About this task
Every entry below is to be copied exactly, with nothing left out.

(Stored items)
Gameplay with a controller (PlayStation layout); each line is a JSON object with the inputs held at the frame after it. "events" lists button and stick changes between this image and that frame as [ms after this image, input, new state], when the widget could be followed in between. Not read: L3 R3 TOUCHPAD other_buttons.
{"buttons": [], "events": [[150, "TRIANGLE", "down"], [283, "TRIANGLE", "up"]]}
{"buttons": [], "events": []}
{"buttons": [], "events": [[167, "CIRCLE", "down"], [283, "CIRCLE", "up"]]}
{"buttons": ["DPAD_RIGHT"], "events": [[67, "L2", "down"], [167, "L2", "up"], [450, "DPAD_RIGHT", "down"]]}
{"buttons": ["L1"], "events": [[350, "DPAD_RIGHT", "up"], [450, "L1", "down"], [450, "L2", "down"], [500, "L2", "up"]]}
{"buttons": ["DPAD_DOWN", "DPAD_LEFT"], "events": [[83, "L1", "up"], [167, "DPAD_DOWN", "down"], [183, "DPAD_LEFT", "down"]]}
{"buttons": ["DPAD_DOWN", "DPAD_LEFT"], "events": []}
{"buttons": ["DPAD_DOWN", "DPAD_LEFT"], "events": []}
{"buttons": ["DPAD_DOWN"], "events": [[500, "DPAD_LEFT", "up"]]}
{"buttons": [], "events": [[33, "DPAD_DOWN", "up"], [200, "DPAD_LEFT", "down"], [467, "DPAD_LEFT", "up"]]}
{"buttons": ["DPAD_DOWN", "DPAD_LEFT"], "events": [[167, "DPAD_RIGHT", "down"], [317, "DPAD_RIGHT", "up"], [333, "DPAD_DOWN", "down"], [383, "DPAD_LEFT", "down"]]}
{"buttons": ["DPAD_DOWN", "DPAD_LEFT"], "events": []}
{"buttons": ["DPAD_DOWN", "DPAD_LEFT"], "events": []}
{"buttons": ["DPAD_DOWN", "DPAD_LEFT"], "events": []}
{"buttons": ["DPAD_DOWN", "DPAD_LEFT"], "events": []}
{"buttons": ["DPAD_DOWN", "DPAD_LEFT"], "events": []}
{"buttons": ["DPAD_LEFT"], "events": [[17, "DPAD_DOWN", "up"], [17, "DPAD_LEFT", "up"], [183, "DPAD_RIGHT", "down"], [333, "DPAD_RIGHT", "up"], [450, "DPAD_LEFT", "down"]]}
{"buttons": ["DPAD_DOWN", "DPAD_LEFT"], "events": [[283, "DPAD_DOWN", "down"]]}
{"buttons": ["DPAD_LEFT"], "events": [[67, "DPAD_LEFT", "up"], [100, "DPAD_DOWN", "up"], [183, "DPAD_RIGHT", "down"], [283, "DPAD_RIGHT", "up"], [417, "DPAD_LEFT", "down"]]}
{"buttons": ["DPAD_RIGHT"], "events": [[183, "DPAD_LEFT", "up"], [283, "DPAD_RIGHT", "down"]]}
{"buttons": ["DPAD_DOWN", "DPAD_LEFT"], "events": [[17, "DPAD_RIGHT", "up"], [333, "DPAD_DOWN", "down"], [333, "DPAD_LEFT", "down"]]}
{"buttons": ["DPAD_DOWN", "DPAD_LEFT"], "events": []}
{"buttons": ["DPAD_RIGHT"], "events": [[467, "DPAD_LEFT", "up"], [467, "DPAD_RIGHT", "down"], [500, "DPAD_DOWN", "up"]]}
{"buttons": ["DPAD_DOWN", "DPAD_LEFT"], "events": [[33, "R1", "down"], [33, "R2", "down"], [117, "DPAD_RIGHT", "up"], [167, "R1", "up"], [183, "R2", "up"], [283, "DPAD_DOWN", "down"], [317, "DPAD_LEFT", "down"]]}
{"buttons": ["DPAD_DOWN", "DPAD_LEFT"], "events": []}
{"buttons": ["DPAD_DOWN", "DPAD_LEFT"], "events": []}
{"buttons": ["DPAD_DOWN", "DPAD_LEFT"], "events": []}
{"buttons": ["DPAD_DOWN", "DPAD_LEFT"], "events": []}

Exercise output
Gameplay with a controller (PlayStation layout); each line is a JSON object with the inputs held at the frame after it. "events" lists button and stick changes between this image and that frame as [ms after this image, input, new state], when the widget could be followed in between. Not read: L3 R3 TOUCHPAD other_buttons.
{"buttons": [], "events": [[150, "TRIANGLE", "down"], [283, "TRIANGLE", "up"]]}
{"buttons": [], "events": []}
{"buttons": [], "events": [[167, "CIRCLE", "down"], [283, "CIRCLE", "up"]]}
{"buttons": ["DPAD_RIGHT"], "events": [[67, "L2", "down"], [167, "L2", "up"], [450, "DPAD_RIGHT", "down"]]}
{"buttons": ["L1"], "events": [[350, "DPAD_RIGHT", "up"], [450, "L1", "down"], [450, "L2", "down"], [500, "L2", "up"]]}
{"buttons": ["DPAD_DOWN", "DPAD_LEFT"], "events": [[83, "L1", "up"], [167, "DPAD_DOWN", "down"], [183, "DPAD_LEFT", "down"]]}
{"buttons": ["DPAD_DOWN", "DPAD_LEFT"], "events": []}
{"buttons": ["DPAD_DOWN", "DPAD_LEFT"], "events": []}
{"buttons": ["DPAD_DOWN"], "events": [[500, "DPAD_LEFT", "up"]]}
{"buttons": [], "events": [[33, "DPAD_DOWN", "up"], [200, "DPAD_LEFT", "down"], [467, "DPAD_LEFT", "up"]]}
{"buttons": ["DPAD_DOWN", "DPAD_LEFT"], "events": [[167, "DPAD_RIGHT", "down"], [317, "DPAD_RIGHT", "up"], [333, "DPAD_DOWN", "down"], [383, "DPAD_LEFT", "down"]]}
{"buttons": ["DPAD_DOWN", "DPAD_LEFT"], "events": []}
{"buttons": ["DPAD_DOWN", "DPAD_LEFT"], "events": []}
{"buttons": ["DPAD_DOWN", "DPAD_LEFT"], "events": []}
{"buttons": ["DPAD_DOWN", "DPAD_LEFT"], "events": []}
{"buttons": ["DPAD_DOWN", "DPAD_LEFT"], "events": []}
{"buttons": ["DPAD_LEFT"], "events": [[17, "DPAD_DOWN", "up"], [17, "DPAD_LEFT", "up"], [183, "DPAD_RIGHT", "down"], [333, "DPAD_RIGHT", "up"], [450, "DPAD_LEFT", "down"]]}
{"buttons": ["DPAD_DOWN", "DPAD_LEFT"], "events": [[283, "DPAD_DOWN", "down"]]}
{"buttons": ["DPAD_LEFT"], "events": [[67, "DPAD_LEFT", "up"], [100, "DPAD_DOWN", "up"], [183, "DPAD_RIGHT", "down"], [283, "DPAD_RIGHT", "up"], [417, "DPAD_LEFT", "down"]]}
{"buttons": ["DPAD_RIGHT"], "events": [[183, "DPAD_LEFT", "up"], [283, "DPAD_RIGHT", "down"]]}
{"buttons": ["DPAD_DOWN", "DPAD_LEFT"], "events": [[17, "DPAD_RIGHT", "up"], [333, "DPAD_DOWN", "down"], [333, "DPAD_LEFT", "down"]]}
{"buttons": ["DPAD_DOWN", "DPAD_LEFT"], "events": []}
{"buttons": ["DPAD_RIGHT"], "events": [[467, "DPAD_LEFT", "up"], [467, "DPAD_RIGHT", "down"], [500, "DPAD_DOWN", "up"]]}
{"buttons": ["DPAD_DOWN", "DPAD_LEFT"], "events": [[33, "R1", "down"], [33, "R2", "down"], [117, "DPAD_RIGHT", "up"], [167, "R1", "up"], [183, "R2", "up"], [283, "DPAD_DOWN", "down"], [317, "DPAD_LEFT", "down"]]}
{"buttons": ["DPAD_DOWN", "DPAD_LEFT"], "events": []}
{"buttons": ["DPAD_DOWN", "DPAD_LEFT"], "events": []}
{"buttons": ["DPAD_DOWN", "DPAD_LEFT"], "events": []}
{"buttons": ["DPAD_DOWN", "DPAD_LEFT"], "events": []}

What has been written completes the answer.